We take our time getting started since I (Joyce) added kilometers in my head incorrectly and we have a short day of only about 8 kilometers. It’s tricky finding beds these days even though it’s beyond the summer rush. It’s still unseasonably hot and challenging to beat the speedier Pilgrims for the Municipal beds in Viana while Logrono would be a long haul in this heat. We need an easy day anyway, right? Divine intervention, for sure.Oh, well… on the plus side we stayed in a small apartment last night that was very nice and we even heated up paella from the grocery store in our cute little kitchen. Not bad at all and easy on the budget.
Survival of the fittest in arid, dry conditions; snails crawl up a live plant stem to obtain moisture. Hey!! It’s the brother/sister pair from Israel! We last saw them in Estella.
What? We are here already? Cross the river right after leaving Sansol and we find our home for tonight at the San Andres Hostel.
This village is best known for its 12th century church, Iglesia de Santo sepulchre (Church of the Holy Sepulchre) linked with the Knights Templar and based on the octagonal church of the Holy Sepulchre in Jerusalem.
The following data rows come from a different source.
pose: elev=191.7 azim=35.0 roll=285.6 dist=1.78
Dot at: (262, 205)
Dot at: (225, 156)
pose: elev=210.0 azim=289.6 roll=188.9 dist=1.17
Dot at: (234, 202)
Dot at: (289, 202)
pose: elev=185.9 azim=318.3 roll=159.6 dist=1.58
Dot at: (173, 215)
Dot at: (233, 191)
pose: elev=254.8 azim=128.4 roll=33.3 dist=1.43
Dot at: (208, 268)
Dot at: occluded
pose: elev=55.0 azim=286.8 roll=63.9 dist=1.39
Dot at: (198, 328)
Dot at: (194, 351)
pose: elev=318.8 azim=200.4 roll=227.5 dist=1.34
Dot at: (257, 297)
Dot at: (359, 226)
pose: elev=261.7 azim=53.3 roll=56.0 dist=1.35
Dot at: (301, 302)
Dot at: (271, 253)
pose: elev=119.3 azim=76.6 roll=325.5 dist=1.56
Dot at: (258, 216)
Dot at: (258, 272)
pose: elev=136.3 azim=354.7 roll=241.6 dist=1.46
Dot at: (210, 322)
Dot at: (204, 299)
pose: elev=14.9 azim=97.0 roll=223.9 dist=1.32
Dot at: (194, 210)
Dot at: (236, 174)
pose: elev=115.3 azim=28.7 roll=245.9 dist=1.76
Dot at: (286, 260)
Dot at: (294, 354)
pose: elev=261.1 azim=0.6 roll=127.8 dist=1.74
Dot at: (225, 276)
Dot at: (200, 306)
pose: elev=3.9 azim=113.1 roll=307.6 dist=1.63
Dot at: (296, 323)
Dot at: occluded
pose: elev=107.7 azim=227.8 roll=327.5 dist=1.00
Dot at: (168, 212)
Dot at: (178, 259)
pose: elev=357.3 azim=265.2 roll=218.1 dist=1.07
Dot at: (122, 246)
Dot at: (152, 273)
The cupola with its cross-ribbed vault forming an 8 sided star, is particularly notable and emblematic of the Knights. ~ Brierley guidebook (Its locked so are unable to tour the interior.)
Time for the Pilgrim Menu and we are lucky enough to share a table with a delightful couple from Italy. Thanks to Google Translate we are able to communicate, but I think their smiles say it all… Chow!